Sunday, February 10, 2013

Tell me what you think...

Fifteen year old Melissa is geared up to have a fun summer with her friends.  But things change when her nightmares become realistic like a tractor digging for graves.  Then, Missy gets trapped in a tunnel with a boy she likes.  And to top it off, she finds out her mom has a link to a person on The American Most Wanted Counterfeit list.

Does this paragraph what you to know more?  Thanks for your feed back.  Working on that query hook letter.

8 comments:

  1. Hmmm. Jeannette, can you tell us a little bit more? I think what you're trying to write is a pitch for your book. It should be about three short paragraphs, not giving away the atory, but showing some conflict that is encountered and a solution. You have already introduced your MC and I like that first sentence. Plus you have listed a bit of what goes on, but how does Missy (Melissa) tackle this?

    I hope this helps. I'm not the greatest at writing pitches, but I have written a few of them.

    Sunni

    ReplyDelete
  2. I would agree, you need more, two or three paragraphs with pictures. If you want people to read books, then do it like studios do for movies: create a trailer for the book. I'm not suggesting a video--but you could go that route--but you should do a book presentation that get us to understand the plot, the ups and downs of the main character, just enough, to get us to run out and get a copy. Do a...BOOK TALK. Google that term and do some research on it.

    ReplyDelete
    Replies
    1. @ Robert, I redid it. I have been thinking of doing a trailer, but wasn't sure how to go about it, so thanks for the info on that. I do think that would help.

      Delete
  3. This sounds intriguing, but what is "The American Most Wanted Counterfeit List"? That's something I've never heard of.

    Lee
    Have you ever tried compiling a life soundtrack?
    Wrote By Rote
    An A to Z Co-host blog

    ReplyDelete
    Replies
    1. I made that up Arlee as I was typing. I redid it and got a letter ready to paste for a real one to send. This will be the one that needs help. I was trying to come up with a catching paragraph you would read on the back of a book. Anyway, thanks.

      Delete
  4. Jeanette,

    As a pitch this is good. Shorter is always better as long as you get what you need said. it has a great hook and would draw my attention to it. It can be longer, but in my opinion, does not need to be. Now make yourself a one sentence tagline to go with it. As an example, here's mine:

    Happy times, a sunny day, a driving drunk, eight lives forever changed.
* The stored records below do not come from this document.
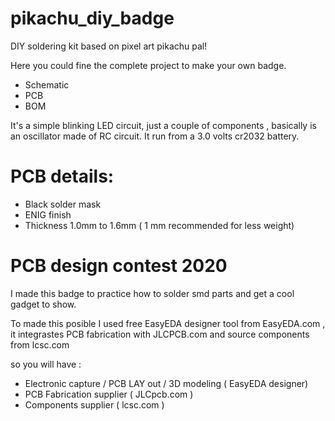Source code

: # pikachu_diy_badge
DIY soldering kit based on pixel art pikachu pal!

Here you could fine the complete project to make your own badge.

- Schematic
- PCB
- BOM

It's a simple blinking LED circuit, just a couple of components , basically is an oscillator made of RC circuit.
It run from a 3.0 volts cr2032 battery.

# PCB details: 
- Black solder mask 
- ENIG finish 
- Thickness 1.0mm to 1.6mm ( 1 mm recommended for less weight)


# PCB design contest 2020

I made this badge to practice how to solder smd parts and get a cool gadget to show.

To made this posible I used free EasyEDA designer tool from EasyEDA.com , it integrastes PCB fabrication with JLCPCB.com and source components from lcsc.com

so you will have :

- Electronic capture / PCB LAY out / 3D modeling ( EasyEDA designer)
- PCB Fabrication supplier ( JLCpcb.com )
- Components supplier ( lcsc.com )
    You want it to tell the whole story in one sentence--the sentence can be as long as a paragraph, if punctuated right--but again, shorter is always better.

    On your book back you can write a short synopsis of the book and try to keep ait at 150 words. It will look a lot like your pitch but give more info--except not the ending.

    Good luck

    Mickiil

    ReplyDelete
    Replies
    1. Thank you Micki, If you read my new post I did shorten it a little for my 1st sentence of a query letter. But you are right, coming up with the right words to grab your attention til the end. I'll start working on it.